◆ DESCRIPTION OF THE TASK
Every line below that holds "地球の歩き方" must be copied.

[Collected data]
==============================
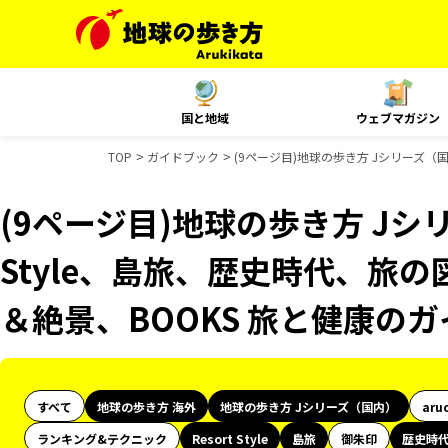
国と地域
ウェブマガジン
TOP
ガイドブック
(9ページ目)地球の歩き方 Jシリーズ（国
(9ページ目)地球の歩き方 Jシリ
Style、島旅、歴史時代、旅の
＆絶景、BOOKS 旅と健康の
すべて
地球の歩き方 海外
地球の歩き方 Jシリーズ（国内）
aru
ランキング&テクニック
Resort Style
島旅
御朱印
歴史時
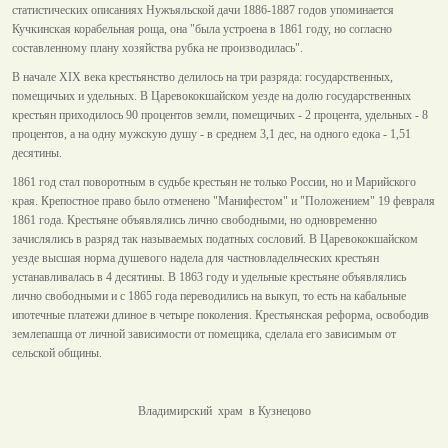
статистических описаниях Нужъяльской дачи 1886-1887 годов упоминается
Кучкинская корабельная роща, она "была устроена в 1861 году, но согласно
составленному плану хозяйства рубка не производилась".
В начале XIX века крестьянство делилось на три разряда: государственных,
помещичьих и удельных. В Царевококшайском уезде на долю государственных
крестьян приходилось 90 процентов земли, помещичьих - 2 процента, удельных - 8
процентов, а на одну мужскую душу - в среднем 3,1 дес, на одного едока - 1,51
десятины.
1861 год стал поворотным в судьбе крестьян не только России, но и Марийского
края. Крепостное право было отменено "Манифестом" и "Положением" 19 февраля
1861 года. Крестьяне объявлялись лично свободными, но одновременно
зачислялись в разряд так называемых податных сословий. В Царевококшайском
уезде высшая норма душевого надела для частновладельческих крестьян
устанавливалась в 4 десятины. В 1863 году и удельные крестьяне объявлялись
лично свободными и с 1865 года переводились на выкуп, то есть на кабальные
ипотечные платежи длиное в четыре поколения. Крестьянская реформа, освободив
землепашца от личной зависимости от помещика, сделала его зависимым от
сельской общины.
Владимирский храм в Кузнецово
==============================
◆ SOLUTION
(9ページ目)地球の歩き方 Jシリーズ（国
(9ページ目)地球の歩き方 Jシリ
地球の歩き方 海外
地球の歩き方 Jシリーズ（国内）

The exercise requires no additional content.